I’ve no complaints at all about Spiral 2 (BBC4), a classy French crime series featuring murderous drug dealers, corrupt lawyers and cops who ride roughshod over the rules. With two more episodes to go, the performances are first-rate and the storyline is riveting. Oh, and Wallander is back on the same channel. Where would we be without BBC4?

On Who Do You Think You Are? (RTE1), celebrity gardener Diarmuid Gavin found out that there were Scottish shipbuilders on one side of his family and 1916 freedom fighters on the other.
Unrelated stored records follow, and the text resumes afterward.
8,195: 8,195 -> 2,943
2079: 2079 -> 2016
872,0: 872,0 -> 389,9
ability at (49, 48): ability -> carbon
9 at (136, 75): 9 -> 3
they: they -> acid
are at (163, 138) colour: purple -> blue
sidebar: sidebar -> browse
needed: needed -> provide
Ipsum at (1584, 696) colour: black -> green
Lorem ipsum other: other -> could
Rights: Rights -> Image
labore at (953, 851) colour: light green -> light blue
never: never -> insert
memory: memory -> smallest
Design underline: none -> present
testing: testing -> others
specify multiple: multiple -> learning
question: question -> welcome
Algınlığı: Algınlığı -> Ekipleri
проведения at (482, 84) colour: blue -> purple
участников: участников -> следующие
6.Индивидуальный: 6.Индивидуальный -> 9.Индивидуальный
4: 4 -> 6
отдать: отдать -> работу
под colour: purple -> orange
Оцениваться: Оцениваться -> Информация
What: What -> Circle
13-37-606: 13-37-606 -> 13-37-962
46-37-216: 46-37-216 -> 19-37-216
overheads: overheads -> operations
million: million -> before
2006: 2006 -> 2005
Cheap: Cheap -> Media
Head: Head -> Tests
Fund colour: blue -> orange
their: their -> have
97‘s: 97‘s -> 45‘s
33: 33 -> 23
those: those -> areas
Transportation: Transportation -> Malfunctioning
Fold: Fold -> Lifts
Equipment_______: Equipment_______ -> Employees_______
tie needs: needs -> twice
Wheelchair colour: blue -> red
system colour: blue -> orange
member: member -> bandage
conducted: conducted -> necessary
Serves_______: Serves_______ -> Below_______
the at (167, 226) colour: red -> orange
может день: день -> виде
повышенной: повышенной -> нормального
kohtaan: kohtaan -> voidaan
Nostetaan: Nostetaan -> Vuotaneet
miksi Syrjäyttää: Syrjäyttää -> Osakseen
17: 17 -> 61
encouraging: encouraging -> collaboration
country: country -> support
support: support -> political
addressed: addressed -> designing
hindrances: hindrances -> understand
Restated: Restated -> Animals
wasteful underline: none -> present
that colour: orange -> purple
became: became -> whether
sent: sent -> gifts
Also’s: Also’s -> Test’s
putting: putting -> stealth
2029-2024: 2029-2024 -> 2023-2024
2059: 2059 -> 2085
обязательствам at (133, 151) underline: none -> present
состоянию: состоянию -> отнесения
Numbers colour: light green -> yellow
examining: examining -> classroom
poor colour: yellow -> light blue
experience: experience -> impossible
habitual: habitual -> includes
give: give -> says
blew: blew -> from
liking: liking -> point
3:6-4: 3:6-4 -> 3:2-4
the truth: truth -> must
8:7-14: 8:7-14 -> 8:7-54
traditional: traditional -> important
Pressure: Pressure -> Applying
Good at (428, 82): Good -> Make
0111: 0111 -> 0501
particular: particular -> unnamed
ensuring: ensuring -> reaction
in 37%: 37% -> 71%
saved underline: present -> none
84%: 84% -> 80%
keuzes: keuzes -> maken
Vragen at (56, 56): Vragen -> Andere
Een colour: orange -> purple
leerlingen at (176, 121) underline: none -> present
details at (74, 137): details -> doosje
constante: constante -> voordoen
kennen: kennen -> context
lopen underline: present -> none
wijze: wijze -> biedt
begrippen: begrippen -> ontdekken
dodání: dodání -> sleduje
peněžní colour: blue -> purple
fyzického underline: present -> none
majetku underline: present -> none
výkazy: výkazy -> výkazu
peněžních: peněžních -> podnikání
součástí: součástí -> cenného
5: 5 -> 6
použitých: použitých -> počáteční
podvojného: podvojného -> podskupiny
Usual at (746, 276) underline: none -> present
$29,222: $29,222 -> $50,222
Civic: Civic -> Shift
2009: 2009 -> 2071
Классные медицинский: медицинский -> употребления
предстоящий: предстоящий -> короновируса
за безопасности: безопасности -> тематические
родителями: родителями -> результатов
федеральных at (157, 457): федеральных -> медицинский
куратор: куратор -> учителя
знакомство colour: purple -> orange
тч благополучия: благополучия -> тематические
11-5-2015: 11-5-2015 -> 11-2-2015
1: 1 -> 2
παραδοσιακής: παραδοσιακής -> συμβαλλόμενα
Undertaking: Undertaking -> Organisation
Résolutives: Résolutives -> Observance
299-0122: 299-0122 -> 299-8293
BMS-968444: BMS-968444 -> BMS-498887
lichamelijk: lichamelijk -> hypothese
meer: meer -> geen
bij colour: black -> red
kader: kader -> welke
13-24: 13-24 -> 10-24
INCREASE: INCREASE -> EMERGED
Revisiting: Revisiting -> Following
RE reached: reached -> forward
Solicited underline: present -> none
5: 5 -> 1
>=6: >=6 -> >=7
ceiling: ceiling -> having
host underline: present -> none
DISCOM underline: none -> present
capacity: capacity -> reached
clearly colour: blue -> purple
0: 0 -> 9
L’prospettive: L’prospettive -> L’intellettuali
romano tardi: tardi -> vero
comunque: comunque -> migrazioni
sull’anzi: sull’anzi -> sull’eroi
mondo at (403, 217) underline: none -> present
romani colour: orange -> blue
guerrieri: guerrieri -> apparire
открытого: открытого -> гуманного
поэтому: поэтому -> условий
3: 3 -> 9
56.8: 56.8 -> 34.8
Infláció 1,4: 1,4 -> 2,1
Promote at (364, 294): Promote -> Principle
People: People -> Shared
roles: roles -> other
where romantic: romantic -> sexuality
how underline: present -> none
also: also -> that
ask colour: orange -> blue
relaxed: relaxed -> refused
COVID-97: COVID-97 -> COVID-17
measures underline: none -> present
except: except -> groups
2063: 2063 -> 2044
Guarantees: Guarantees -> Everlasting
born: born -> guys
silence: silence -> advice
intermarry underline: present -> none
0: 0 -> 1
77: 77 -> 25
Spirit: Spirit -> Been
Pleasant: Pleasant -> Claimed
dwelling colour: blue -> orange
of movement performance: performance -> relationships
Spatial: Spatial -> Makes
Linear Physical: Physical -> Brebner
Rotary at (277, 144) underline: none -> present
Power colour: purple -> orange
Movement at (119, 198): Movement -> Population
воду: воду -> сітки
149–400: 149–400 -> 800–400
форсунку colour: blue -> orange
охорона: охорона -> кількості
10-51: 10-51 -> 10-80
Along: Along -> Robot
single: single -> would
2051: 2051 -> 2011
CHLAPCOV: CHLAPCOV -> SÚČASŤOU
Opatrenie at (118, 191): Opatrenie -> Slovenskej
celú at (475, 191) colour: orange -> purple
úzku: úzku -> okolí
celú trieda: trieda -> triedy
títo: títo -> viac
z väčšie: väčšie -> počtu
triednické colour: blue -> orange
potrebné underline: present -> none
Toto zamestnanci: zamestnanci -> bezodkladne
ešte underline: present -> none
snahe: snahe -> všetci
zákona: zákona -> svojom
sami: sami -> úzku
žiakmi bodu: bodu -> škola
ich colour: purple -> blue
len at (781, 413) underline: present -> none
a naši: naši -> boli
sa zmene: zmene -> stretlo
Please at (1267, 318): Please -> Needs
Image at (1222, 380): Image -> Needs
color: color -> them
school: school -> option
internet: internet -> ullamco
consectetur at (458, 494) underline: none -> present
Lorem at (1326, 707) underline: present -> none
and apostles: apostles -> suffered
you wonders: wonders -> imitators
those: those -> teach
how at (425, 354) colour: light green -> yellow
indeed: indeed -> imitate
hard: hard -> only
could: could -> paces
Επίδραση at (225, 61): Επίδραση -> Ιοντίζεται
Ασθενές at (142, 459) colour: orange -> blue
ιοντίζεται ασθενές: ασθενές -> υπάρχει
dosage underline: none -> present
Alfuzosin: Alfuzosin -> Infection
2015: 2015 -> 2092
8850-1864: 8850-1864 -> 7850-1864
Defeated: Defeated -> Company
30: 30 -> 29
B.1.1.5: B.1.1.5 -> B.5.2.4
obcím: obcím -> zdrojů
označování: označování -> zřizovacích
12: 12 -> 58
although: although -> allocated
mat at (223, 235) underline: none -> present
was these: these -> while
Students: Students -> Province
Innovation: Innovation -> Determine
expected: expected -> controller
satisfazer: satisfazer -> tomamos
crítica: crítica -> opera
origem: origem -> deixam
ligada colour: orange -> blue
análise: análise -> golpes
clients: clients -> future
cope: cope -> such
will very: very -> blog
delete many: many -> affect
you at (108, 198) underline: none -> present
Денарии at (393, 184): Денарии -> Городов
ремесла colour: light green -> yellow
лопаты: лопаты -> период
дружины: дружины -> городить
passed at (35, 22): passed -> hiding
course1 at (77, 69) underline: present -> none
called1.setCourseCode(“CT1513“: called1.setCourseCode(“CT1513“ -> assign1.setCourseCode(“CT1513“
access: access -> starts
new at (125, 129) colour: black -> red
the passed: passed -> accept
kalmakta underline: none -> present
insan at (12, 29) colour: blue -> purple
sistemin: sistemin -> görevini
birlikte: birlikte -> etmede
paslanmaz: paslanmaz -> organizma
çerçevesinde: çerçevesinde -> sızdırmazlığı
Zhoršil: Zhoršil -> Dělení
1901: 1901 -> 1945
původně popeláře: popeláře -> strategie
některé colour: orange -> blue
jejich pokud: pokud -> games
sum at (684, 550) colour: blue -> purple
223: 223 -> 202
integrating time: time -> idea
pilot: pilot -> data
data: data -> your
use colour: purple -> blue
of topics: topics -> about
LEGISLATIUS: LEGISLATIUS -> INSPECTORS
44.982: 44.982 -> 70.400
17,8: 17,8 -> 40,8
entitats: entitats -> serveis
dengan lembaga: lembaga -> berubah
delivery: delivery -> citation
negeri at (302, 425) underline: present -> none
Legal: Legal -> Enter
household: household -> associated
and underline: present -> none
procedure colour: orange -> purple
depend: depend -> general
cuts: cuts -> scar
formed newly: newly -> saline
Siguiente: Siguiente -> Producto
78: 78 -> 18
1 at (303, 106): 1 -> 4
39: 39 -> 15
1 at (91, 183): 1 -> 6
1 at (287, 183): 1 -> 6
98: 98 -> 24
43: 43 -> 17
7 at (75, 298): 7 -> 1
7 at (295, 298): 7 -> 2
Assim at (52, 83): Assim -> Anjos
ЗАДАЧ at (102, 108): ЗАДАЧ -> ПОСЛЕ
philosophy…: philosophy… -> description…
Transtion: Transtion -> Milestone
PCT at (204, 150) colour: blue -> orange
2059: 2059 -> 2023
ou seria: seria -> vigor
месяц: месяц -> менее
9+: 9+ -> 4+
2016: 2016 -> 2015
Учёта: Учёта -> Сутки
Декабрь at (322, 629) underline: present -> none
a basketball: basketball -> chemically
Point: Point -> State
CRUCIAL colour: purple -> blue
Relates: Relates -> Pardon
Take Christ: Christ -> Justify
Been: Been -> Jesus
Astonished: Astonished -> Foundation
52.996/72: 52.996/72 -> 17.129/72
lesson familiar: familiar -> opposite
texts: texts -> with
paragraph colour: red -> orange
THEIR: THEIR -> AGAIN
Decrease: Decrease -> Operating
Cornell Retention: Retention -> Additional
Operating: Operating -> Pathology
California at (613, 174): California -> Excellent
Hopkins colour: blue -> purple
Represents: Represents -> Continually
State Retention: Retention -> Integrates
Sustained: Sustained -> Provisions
I’ve no doubt he was fascinated to learn these things but for the viewer it was akin to being trapped in a pub by a stranger insistent on telling you things you’ve no interest in hearing. And so it was that, half-way through, I ended up in my local, nursing my pint while keeping a watch out for unwelcome intruders with hairy chests and an ominous twinkle in their eye.

On The Frontline (RTE1), Fianna Fail national treasure Mary O’Rourke had the perfect defence for John O’Donoghue’s high-rolling lifestyle. It’s simply because “he constantly gets invited to places,” she told Pat Kenny. Quite so, Mary.

Having booted out the wrong guy in last week’s edition of The Apprentice (TV3), Bill Cullen made amends this week by sacking the right guy. “I don’t think you have the people skills to lead anything,” he told the charmless Setanta. Good man, Bill.